When I first saw that Schloss Nymphenburg was located 20 minutes outside the city and consisted of multiple tram switches, I wasn’t sure it was going to be worth it. Another palace or castle in Europe? It couldn’t be that extraordinary. Turns out…Schloss Nymphenburg is.
From the last tram stop (the Schloss Nymphenburg stop on Tram #17), it’s a good 5 minute walk to get down the long tree lined street to the palace. Luckily, the walk up the path to Schloss Nymphenburg is ideal for picture taking.
Schloss Nymphenburg was the summer palace for Bavarian royalty and can attribute most of its grandeur to Duke Maximilian Emanuel, who in 1663 began construction to transform the small country estate that existed on the land (a gift to his mother from his father upon his birth) into a palatial, Baroque residence.
Once inside you have a choice of two different ticket options. A €6 ticket to visit the Palace and grounds or an €11.50 combo ticket that includes the Museum of Nymphenburg Palace and the park palaces. As I didn’t want to spend my entire day at Schloss Nymphenburg, I opted for the €6 ticket and started my palace tour in the majestic Festival Room, which was used family celebrations, including Ludwig II’s baptism.

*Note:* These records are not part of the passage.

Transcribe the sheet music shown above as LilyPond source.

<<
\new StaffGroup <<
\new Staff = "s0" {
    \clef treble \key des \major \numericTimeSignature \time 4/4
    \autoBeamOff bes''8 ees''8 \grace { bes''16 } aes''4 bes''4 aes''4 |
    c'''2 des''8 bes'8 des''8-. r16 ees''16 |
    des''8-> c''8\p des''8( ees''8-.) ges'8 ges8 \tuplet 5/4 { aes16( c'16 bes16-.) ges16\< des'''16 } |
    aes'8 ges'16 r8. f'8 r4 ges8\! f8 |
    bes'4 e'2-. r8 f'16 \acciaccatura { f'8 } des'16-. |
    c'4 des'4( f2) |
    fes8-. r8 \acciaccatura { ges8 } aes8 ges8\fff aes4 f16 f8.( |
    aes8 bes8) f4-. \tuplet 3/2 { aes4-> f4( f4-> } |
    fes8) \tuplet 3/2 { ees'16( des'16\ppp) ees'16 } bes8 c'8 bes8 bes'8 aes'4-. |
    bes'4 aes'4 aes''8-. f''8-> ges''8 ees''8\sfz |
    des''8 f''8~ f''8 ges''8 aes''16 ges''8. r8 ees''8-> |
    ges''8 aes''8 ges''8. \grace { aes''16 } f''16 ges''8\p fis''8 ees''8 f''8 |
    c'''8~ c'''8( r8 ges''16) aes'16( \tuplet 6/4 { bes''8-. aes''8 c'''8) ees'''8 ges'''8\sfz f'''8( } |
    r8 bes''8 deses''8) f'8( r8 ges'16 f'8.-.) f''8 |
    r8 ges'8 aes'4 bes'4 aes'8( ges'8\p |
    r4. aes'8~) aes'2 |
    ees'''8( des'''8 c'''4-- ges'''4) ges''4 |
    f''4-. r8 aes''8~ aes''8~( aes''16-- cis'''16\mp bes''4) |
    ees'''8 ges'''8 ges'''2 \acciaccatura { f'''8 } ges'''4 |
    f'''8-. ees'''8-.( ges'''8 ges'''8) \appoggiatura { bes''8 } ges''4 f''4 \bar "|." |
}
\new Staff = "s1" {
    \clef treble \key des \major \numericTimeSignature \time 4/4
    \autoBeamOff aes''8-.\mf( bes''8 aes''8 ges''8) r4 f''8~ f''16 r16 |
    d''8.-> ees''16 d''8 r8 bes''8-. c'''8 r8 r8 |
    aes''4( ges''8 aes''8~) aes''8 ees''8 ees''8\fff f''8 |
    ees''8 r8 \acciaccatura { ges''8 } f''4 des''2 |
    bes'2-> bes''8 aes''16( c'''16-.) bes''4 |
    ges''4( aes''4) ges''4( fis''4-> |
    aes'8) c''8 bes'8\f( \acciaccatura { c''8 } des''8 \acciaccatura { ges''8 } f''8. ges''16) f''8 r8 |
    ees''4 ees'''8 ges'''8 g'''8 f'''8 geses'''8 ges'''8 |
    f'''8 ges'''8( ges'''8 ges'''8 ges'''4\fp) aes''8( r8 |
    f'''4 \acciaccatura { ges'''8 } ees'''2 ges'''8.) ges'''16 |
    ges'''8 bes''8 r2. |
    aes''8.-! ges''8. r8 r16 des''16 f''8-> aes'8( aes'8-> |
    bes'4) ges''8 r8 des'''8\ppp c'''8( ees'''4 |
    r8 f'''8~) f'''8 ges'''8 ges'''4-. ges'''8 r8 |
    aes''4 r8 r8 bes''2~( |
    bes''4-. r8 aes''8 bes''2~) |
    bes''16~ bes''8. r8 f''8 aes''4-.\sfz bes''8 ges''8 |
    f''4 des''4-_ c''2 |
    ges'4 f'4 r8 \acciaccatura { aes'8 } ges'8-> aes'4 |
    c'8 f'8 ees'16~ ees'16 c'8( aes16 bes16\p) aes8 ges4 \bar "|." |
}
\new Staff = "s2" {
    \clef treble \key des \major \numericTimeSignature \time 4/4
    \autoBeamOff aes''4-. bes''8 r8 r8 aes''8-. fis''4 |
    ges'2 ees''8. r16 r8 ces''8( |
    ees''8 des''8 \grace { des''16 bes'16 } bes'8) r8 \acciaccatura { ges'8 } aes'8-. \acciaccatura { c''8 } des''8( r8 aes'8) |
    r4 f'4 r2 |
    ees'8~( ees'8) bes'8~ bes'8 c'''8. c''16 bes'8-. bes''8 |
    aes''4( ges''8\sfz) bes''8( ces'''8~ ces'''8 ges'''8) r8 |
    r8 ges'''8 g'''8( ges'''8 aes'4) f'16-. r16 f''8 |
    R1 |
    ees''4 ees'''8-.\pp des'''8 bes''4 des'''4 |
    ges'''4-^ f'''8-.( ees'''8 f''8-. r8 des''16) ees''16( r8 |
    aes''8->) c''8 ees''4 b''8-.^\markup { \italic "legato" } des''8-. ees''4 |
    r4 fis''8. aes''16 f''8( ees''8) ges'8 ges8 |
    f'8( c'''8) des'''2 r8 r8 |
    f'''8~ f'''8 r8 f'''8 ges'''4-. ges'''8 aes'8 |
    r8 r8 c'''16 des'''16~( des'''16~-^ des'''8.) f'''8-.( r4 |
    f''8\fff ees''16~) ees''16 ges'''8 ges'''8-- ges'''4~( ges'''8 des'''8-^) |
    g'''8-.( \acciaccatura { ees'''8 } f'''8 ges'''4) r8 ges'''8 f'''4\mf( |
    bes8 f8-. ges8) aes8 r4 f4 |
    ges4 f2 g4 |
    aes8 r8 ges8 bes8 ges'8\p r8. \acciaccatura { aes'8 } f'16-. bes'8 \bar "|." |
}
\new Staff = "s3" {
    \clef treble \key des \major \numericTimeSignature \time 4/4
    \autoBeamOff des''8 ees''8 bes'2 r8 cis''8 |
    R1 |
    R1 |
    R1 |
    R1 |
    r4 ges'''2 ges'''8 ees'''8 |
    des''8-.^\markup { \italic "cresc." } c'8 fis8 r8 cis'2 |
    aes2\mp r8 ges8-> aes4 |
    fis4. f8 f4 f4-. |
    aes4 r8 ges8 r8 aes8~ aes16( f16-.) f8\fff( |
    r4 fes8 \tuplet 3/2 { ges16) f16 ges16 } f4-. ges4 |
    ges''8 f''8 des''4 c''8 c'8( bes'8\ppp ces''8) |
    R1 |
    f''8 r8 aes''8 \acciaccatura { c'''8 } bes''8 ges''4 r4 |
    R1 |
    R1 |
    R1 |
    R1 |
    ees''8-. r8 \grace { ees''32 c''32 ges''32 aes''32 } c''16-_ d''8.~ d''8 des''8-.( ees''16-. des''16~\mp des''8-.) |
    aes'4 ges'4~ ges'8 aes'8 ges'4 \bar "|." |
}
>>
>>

The Festival Room was the first of many rooms in that palace that were memorable and made me glad I visited Schloss Nymphenburg. There was also King Ludwig I’s Gallery of Beauties, a room solely dedicated to beautiful women. A beautiful room in and of itself was the Green Gallery.
In one of the rooms of the palace, a stunning rock chandelier from the 1800s and which weighs 40 kg hangs from the ceiling.
The Chine Lacquer Cabinet stood out due to its oriental façade amidst the Baroque decoration in the rest of the palace. The painted cabinets show scenes from everyday life in China and date back to 1763.
As a writer, I was also unsurprisingly intrigued by a simple looking room that turned out to be the writing cabinet of Elector Carl Theodor.
The queen’s bedroom, which belonged to Queen Caroline, still has its original furnishings from the early 1800s. This bedroom was also noteworthy as the Queen gave birth to King Ludwig II in it.
Lastly, there were more of those lovely garden views.